## Passage shown:
================

Report by John Perry

Computational fluid dynamics (CFD) is the study of fluid behaviour by numerical analysis rather than by testing of physical models or prototypes. Kate Taylor, who works for a firm of specialist consulting engineers, gave us an interesting and wide ranging talk which outlined the principles behind CFD and revealed some possible applications to yacht research.

There are a handful of fluid flow situations which can be analysed to produce formulae which can be solved with a pocket calculator, but the great majority of 'real life' fluid flow problems can only be modelled theoretically by using complex numerical analysis software and powerful computers. Interest in CFD started about 50 years ago, and early applications were to predict the behaviour of nuclear explosions - a problem which is tricky to handle experimentally! The capability of CFD has advanced rapidly over the last twenty years, but it is only over the last few years that it has been marketed for use outside of research institutions and large aerospace companies. Because CFD is dependent on the availability of powerful computers, the advances which have been made in CFD over the last couple of decades have shadowed the advances which have been made in computers. Indeed the demand for CFD and other numerical analysis applications is a major incentive for improving computer performance and, in particular, for developing parallel processing computers. As Kate explained, £10,000 (minor expenditure for her client companies if not for a typical AYRS member) will now buy hardware and CFD software which will give useful predictions of fluid behaviour for simple situations. However, there are still many fluid flow problems which are either beyond the state of the art, or which can only be attempted using the most advanced computers found in specialist research institutions.

Kate started her talk by considering the methods which were used for theoretical fluid flow analysis before the advent of CFD. These methods generally required simplifying assumptions. For example, a hypothetical non-viscous fluid was often assumed: this being known as "ideal flow". In this situation the pressure gradients in the fluid are due only to the gravitational weight of the fluid and the inertial forces required to accelerate and decelerate the flow. This type of fluid flow can be predicted using continuity equations which balance the mass flow in and out of flow regions, together with Euler's equations which balance the pressure, gravitational and inertial forces on such regions. By making the regions infinitely small, the equations become partial differential equations. For a few simple geometries, such as two dimensional flow normal to the axis of a cylinder, these equations are capable of analytical solution, but for most problems numerical analysis is needed. The most used numerical analysis method is known as Finite Element Analysis (FEA), and its use for predicting ideal flow is very similar to its use for calculating the stresses in an elastic structure. Indeed much of the software code required is likely to be identical for these two types of problem.

The flow field is considered to be divided into many small regions, known as finite elements, and large numbers of simultaneous linear equations are produced to represent the balance of forces on each of these. These equations are then solved to produce a map of fluid pressure and velocity. Solutions which assume ideal flow are limited in that, because they ignore viscosity, they may predict regions with infinitely rapid shearing of the fluid flow. Although the predicted flow pattern well clear of these regions may be quite plausible, the presence of localised high shear regions can sometimes produce totally misleading conclusions. For example, if we consider an aerofoil at an angle of attack to the flow: an ideal flow will whiz around the sharp trailing edge of the aerofoil and then head upstream to meet the main flow at some point along the upper side of the aerofoil. The flow then separates from the surface at this meeting point. The pressure prediction corresponding to this unrealistic flow prediction will show that the aerofoil produces zero drag and zero lift, so no bird or plane could fly in a totally non-viscous fluid! One way of overcoming this is to keep the basic method using ideal flow analysis, but to mix some vorticity into the flow. Vorticity is a rotating effect in the fluid and is associated with the presence of viscosity. It can generate a 'circulation' around the aerofoil section, the effect of this being to move the point at which flow leaves the surface back to the trailing edge where it should be. The resulting pressure predictions will then give reasonable indications of lift and drag.

================

## Brief A:
In the report on computational fluid dynamics, which numerical analysis method is the most used?
## Brief B:
Reproduce the records from the line containing "common name: Rowan" through the final line of the records, including both of those lines.

================

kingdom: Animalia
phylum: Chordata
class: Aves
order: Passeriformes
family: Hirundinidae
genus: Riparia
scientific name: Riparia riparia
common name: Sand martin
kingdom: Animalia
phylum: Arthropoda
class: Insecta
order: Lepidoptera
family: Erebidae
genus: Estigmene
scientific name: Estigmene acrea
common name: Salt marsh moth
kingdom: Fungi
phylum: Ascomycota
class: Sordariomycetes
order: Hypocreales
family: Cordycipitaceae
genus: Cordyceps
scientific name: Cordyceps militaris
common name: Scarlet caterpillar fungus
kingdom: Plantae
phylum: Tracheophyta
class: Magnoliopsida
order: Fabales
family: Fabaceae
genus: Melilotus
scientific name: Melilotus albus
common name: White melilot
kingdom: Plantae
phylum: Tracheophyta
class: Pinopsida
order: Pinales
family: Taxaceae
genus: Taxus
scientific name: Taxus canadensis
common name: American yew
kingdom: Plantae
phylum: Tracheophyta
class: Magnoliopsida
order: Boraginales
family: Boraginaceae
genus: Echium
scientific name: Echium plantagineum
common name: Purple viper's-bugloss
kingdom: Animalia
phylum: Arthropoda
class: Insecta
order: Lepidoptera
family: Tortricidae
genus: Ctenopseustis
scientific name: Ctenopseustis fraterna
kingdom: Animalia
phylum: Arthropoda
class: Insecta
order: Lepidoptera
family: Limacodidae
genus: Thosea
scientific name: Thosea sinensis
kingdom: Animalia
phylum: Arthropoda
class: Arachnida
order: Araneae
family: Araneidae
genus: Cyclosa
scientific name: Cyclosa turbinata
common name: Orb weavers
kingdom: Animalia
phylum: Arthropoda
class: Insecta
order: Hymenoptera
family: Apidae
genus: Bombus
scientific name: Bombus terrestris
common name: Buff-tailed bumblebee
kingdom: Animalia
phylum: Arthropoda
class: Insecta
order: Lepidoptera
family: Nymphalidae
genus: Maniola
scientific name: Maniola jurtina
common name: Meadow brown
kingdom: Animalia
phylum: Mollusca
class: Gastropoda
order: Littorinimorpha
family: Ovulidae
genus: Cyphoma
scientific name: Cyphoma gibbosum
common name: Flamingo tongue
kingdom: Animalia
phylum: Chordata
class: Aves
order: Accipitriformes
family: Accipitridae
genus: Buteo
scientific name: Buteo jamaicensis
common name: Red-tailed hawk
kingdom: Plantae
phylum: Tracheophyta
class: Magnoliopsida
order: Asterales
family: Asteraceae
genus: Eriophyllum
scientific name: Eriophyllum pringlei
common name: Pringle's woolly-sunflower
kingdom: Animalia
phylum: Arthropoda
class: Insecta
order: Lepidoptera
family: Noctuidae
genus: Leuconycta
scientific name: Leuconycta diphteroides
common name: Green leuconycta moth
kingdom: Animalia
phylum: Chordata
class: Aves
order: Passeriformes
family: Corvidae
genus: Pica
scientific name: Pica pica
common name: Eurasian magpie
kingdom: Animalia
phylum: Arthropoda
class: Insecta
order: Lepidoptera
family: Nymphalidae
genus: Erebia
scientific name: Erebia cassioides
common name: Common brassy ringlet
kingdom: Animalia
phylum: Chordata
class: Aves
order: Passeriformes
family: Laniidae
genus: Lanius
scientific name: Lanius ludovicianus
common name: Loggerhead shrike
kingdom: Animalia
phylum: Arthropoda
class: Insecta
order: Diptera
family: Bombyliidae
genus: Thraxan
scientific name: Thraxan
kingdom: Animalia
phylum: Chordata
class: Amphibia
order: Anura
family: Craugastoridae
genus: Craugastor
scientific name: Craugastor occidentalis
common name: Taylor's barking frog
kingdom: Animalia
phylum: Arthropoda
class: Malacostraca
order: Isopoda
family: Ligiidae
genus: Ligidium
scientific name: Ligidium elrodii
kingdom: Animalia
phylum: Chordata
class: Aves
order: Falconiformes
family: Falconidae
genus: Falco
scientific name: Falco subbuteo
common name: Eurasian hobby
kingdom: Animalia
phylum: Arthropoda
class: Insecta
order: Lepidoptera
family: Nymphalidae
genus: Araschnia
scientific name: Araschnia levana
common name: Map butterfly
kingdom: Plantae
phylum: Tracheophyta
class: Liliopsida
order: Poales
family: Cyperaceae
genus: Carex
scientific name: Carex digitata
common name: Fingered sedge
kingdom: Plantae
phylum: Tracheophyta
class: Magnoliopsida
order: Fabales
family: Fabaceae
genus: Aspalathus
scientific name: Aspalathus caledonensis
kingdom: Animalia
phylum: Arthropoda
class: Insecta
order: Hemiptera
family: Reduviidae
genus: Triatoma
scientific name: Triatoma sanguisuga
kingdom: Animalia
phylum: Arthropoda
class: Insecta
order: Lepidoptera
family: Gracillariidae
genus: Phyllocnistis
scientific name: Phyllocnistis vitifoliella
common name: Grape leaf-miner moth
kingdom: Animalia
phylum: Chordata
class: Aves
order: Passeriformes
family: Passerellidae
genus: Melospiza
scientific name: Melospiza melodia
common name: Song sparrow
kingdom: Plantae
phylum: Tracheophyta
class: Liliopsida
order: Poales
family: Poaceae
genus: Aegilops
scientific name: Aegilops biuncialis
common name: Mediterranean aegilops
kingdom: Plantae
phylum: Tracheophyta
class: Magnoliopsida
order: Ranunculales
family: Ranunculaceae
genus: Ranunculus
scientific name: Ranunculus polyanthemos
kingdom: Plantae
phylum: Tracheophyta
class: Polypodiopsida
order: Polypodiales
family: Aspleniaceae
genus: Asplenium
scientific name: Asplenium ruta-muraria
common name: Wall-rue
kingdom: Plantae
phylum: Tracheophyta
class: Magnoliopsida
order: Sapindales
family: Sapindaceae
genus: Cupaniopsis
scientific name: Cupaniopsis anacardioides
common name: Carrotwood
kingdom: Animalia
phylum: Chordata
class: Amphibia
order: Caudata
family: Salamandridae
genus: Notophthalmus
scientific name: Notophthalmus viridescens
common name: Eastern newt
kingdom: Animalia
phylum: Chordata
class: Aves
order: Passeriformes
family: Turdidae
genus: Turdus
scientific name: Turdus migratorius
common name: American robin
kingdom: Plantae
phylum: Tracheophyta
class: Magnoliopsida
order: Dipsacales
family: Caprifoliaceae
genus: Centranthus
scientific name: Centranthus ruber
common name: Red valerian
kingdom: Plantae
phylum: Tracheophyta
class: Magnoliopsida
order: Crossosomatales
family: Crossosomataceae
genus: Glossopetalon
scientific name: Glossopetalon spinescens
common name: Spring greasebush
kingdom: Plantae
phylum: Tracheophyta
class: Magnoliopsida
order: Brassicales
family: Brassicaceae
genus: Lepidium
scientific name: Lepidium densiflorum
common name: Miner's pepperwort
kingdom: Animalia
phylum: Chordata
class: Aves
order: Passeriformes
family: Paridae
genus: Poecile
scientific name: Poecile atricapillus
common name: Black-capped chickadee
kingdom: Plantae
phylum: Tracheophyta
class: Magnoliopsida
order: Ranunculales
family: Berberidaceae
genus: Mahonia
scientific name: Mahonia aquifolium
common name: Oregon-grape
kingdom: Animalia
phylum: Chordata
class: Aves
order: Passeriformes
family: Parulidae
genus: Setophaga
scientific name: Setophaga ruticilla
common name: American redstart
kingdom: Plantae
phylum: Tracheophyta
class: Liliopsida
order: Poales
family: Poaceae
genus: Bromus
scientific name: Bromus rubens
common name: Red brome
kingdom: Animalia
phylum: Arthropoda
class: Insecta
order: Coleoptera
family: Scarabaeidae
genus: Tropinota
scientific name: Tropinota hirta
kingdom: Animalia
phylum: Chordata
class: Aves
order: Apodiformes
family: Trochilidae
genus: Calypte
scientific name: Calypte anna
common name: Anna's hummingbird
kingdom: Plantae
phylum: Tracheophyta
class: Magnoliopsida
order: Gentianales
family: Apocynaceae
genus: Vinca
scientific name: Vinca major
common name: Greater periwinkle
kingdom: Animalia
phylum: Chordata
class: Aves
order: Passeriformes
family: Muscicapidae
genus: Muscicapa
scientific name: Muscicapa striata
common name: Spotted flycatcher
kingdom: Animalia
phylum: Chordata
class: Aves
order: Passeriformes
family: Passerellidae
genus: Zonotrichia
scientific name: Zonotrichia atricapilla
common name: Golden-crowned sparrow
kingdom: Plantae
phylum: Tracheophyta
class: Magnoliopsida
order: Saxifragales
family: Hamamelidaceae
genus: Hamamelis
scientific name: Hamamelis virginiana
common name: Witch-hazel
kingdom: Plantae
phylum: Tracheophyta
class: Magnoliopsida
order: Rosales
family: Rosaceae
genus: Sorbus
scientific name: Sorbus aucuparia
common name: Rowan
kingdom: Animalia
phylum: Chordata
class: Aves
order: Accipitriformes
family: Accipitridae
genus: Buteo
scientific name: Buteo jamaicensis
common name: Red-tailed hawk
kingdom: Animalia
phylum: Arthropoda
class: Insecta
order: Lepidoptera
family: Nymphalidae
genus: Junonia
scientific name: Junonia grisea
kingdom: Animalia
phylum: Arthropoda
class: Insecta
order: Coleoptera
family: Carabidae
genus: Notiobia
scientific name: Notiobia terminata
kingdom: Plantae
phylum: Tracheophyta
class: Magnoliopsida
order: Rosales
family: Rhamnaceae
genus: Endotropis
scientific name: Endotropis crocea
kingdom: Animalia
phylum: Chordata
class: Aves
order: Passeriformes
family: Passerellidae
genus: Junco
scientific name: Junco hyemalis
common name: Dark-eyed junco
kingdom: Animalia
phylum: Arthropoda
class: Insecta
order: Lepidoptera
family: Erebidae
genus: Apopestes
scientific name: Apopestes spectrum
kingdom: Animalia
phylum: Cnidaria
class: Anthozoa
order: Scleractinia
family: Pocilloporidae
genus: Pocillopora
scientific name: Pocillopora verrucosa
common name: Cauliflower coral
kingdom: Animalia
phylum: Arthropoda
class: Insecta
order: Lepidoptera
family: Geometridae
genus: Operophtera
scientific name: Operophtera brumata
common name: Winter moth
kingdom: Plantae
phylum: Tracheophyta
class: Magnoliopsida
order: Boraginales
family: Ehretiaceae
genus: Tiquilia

================

## Correct response A:
Finite Element Analysis (FEA).

## Correct response B:
common name: Rowan
kingdom: Animalia
phylum: Chordata
class: Aves
order: Accipitriformes
family: Accipitridae
genus: Buteo
scientific name: Buteo jamaicensis
common name: Red-tailed hawk
kingdom: Animalia
phylum: Arthropoda
class: Insecta
order: Lepidoptera
family: Nymphalidae
genus: Junonia
scientific name: Junonia grisea
kingdom: Animalia
phylum: Arthropoda
class: Insecta
order: Coleoptera
family: Carabidae
genus: Notiobia
scientific name: Notiobia terminata
kingdom: Plantae
phylum: Tracheophyta
class: Magnoliopsida
order: Rosales
family: Rhamnaceae
genus: Endotropis
scientific name: Endotropis crocea
kingdom: Animalia
phylum: Chordata
class: Aves
order: Passeriformes
family: Passerellidae
genus: Junco
scientific name: Junco hyemalis
common name: Dark-eyed junco
kingdom: Animalia
phylum: Arthropoda
class: Insecta
order: Lepidoptera
family: Erebidae
genus: Apopestes
scientific name: Apopestes spectrum
kingdom: Animalia
phylum: Cnidaria
class: Anthozoa
order: Scleractinia
family: Pocilloporidae
genus: Pocillopora
scientific name: Pocillopora verrucosa
common name: Cauliflower coral
kingdom: Animalia
phylum: Arthropoda
class: Insecta
order: Lepidoptera
family: Geometridae
genus: Operophtera
scientific name: Operophtera brumata
common name: Winter moth
kingdom: Plantae
phylum: Tracheophyta
class: Magnoliopsida
order: Boraginales
family: Ehretiaceae
genus: Tiquilia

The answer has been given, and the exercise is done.